> [YOUR ASSIGNMENT]:
Return every record below exactly; leave out the images.

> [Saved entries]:
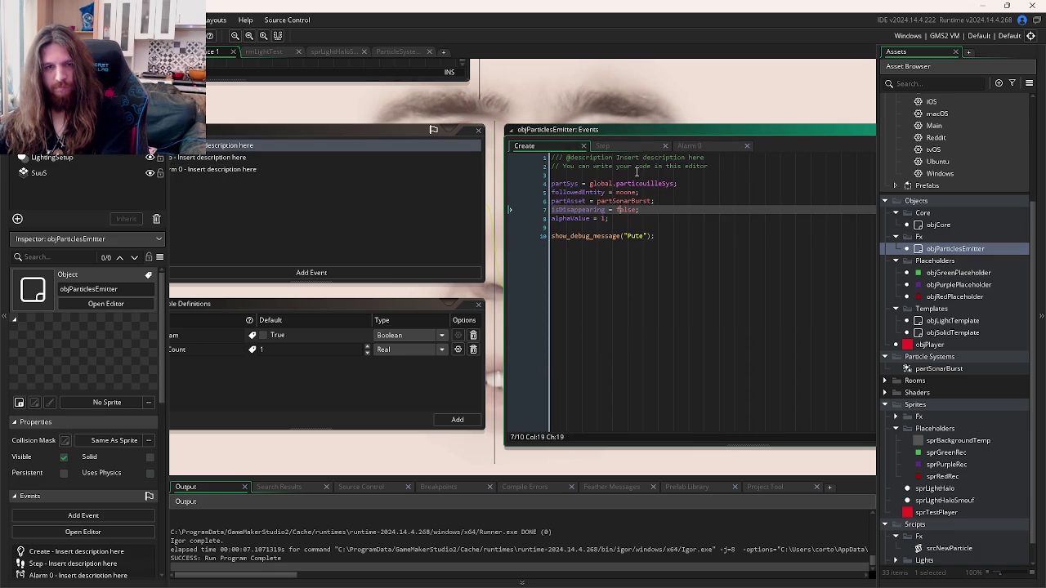
{"action": "left_click", "coordinate": [638, 174]}
{"action": "mouse_move", "coordinate": [639, 183]}
{"action": "key", "text": "ctrl+Tab"}
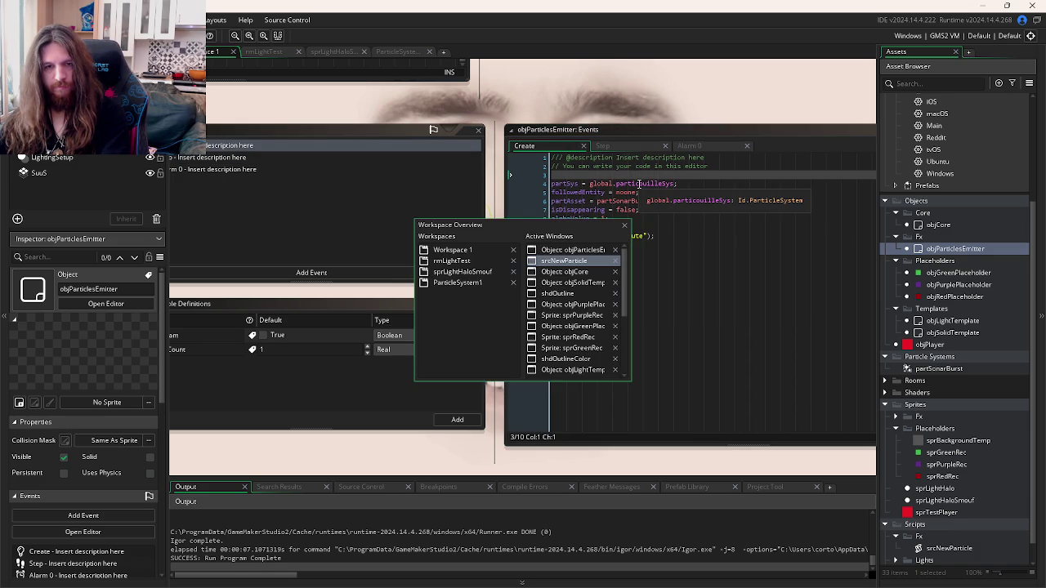
{"action": "key", "text": "ctrl+Tab"}
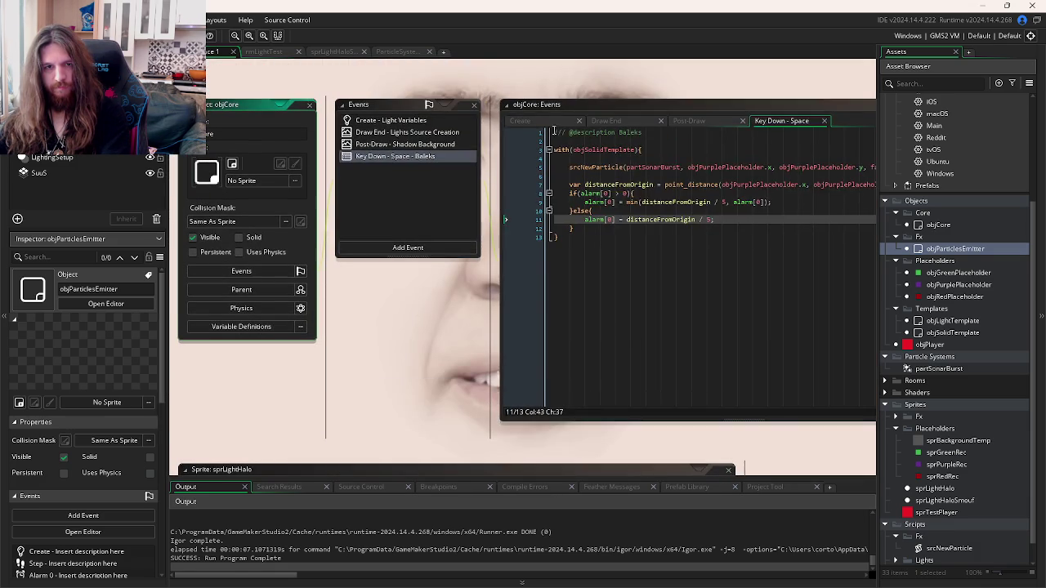
{"action": "left_click", "coordinate": [706, 160]}
{"action": "key", "text": "ctrl+Tab"}
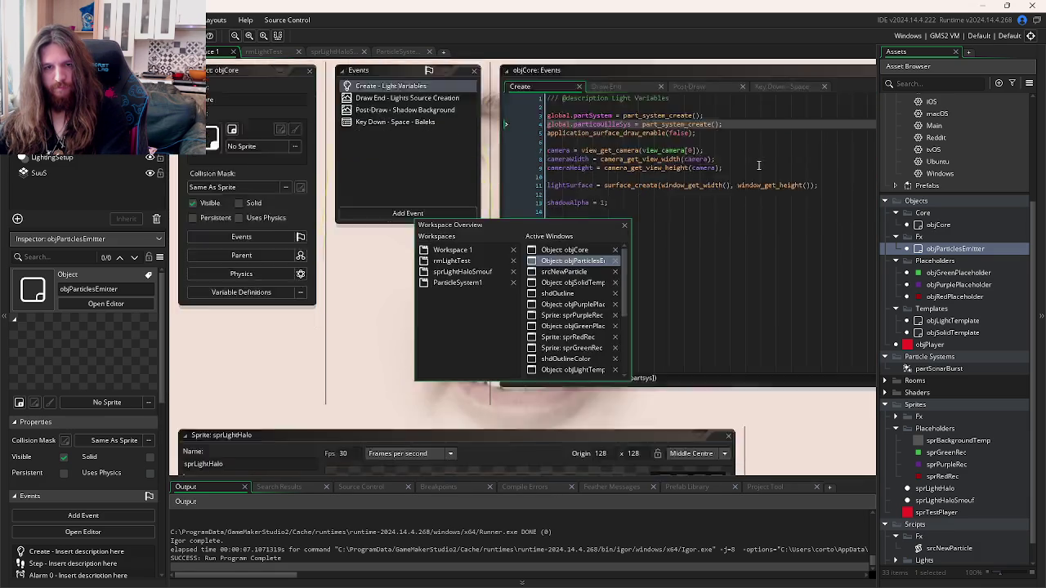
Step: In the reference project, inspect srcNewParticle and the emitter's Create code with particouilleSys and particouilleGUISys
{"action": "key", "text": "alt+Tab"}
{"action": "key", "text": "alt+Tab"}
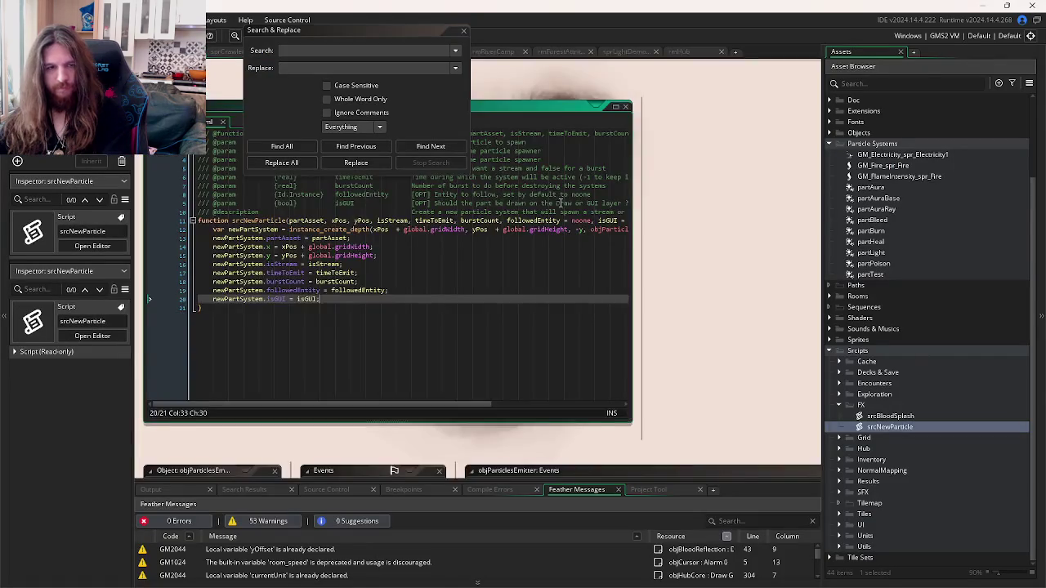
{"action": "left_click", "coordinate": [629, 389]}
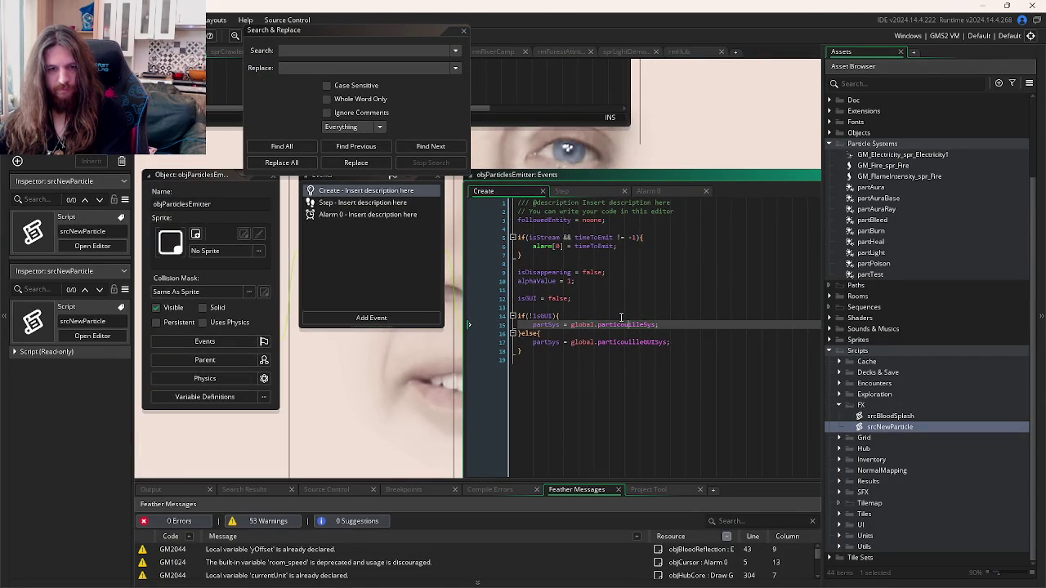
{"action": "left_click", "coordinate": [565, 292]}
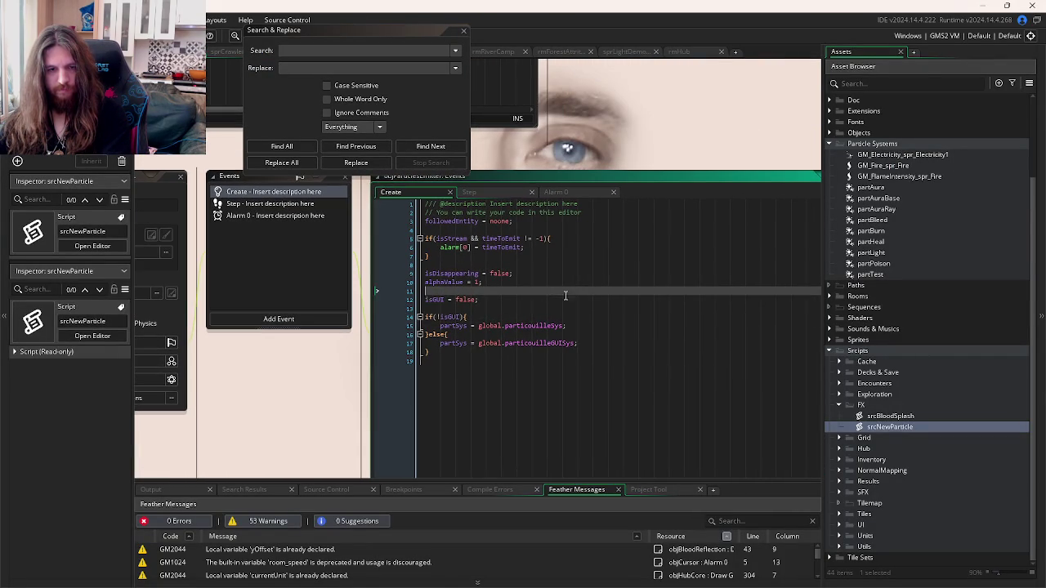
{"action": "double_click", "coordinate": [533, 343]}
{"action": "double_click", "coordinate": [539, 326]}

> [EXPECTED OUTPUT]:
{"action": "left_click", "coordinate": [638, 174]}
{"action": "mouse_move", "coordinate": [639, 183]}
{"action": "key", "text": "ctrl+Tab"}
{"action": "key", "text": "ctrl+Tab"}
{"action": "left_click", "coordinate": [706, 160]}
{"action": "key", "text": "ctrl+Tab"}
Step: In the reference project, inspect srcNewParticle and the emitter's Create code with particouilleSys and particouilleGUISys
{"action": "key", "text": "alt+Tab"}
{"action": "key", "text": "alt+Tab"}
{"action": "left_click", "coordinate": [629, 389]}
{"action": "left_click", "coordinate": [565, 292]}
{"action": "double_click", "coordinate": [533, 343]}
{"action": "double_click", "coordinate": [539, 326]}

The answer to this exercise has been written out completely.